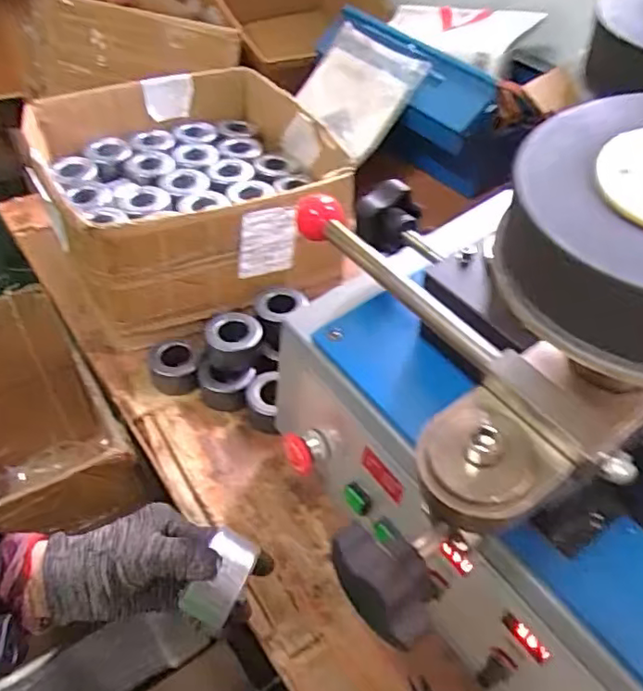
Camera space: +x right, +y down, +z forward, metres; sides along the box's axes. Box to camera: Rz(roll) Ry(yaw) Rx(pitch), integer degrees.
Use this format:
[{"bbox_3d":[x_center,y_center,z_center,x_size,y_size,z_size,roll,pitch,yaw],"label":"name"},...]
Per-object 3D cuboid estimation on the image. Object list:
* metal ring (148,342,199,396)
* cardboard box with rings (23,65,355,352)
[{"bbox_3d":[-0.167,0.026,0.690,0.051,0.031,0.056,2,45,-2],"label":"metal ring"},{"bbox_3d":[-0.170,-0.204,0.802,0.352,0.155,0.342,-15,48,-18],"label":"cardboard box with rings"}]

----------------------------------------

> _Assignment_:
Would you copy out every entry above word for word, without the pictures?

> _Completed task_:
Camera space: +x right, +y down, +z forward, metres; sides along the box's axes. Box to camera: Rz(roll) Ry(yaw) Rx(pitch), integer degrees.
Use this format:
[{"bbox_3d":[x_center,y_center,z_center,x_size,y_size,z_size,roll,pitch,yaw],"label":"name"},...]
Per-object 3D cuboid estimation on the image. Object list:
* metal ring (148,342,199,396)
* cardboard box with rings (23,65,355,352)
[{"bbox_3d":[-0.167,0.026,0.690,0.051,0.031,0.056,2,45,-2],"label":"metal ring"},{"bbox_3d":[-0.170,-0.204,0.802,0.352,0.155,0.342,-15,48,-18],"label":"cardboard box with rings"}]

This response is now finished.